Born in 1935, Rimington attended Jesus College, Cambridge , before completing on National Service in the Army. He entered HM Civil Service in 1959 as an official in the Board of Trade .[ 1] From 1965 to 1969, he was a first secretary for economic matters in the British Embassy in New Delhi . After a year at the Department of Trade and Industry , he entered the Department of Employment in 1970. After another period abroad from 1974 (as a counsellor in the UK's permanent representation to the European Economic Community ), he was transferred to the Manpower Services Commission in 1977.[ 2]

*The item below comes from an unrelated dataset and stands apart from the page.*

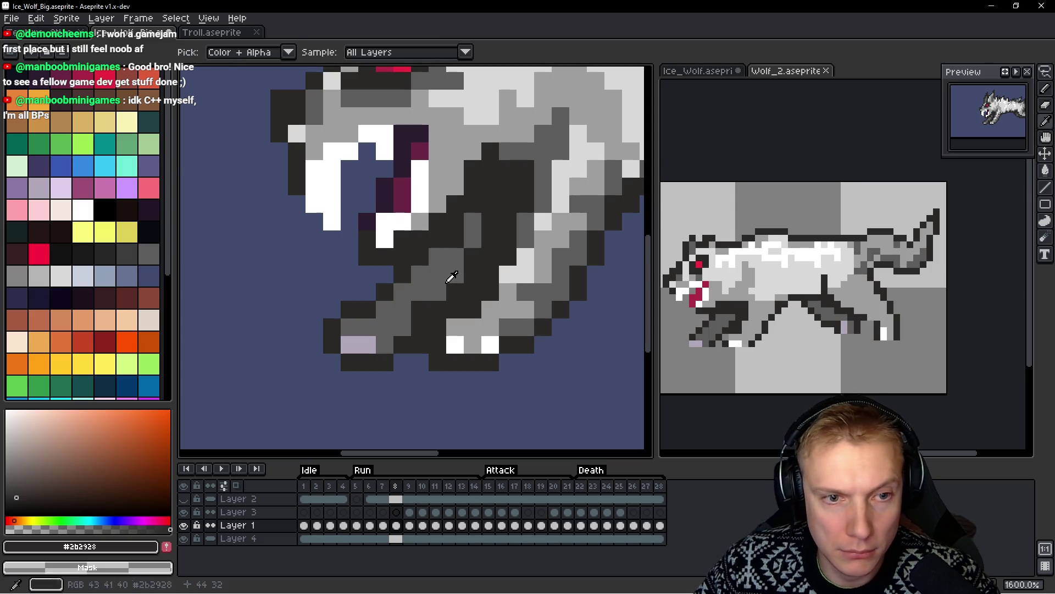
left_click(451, 276, "alt")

In 1981, Rimington became director of the safety policy division of the Health and Safety Executive (HSE), and he was appointed Director-General of the HSE in 1984,[ 1] serving until he retired in 1995.[ 2] He was also a deputy secretary in the Department of Employment from 1984[ 2] and between 1992 and 1995 was Second Permanent Secretary in the department.[ 3] For his service, Rimington was appointed a Companion of the Order of the Bath (CB) in 1987.[ 4] In retirement, he has held a visiting professorship at the University of Strathclyde and delivered the Royal Society for the Prevention of Accidents ' Allan St John Holt Lecture in 2008.[ 1]
Personal life
In 1963 he married Stella Whitehouse, whom he knew from school. In 1984 they separated, with Stella retaining custody of their two daughters. They did not divorce[ 5] because it "seemed a faff", and in later life reconciled, living together during the covid lockdown of 2021 . Stella Rimington commented "It's a good recipe for marriage, I'd say: split up, live separately, and return to it later".[ 6]
References
^ a b c "John Rimington" , History of Occupational Safety and Health (Royal Society for the Prevention of Accidents ). Retrieved 3 February 2022.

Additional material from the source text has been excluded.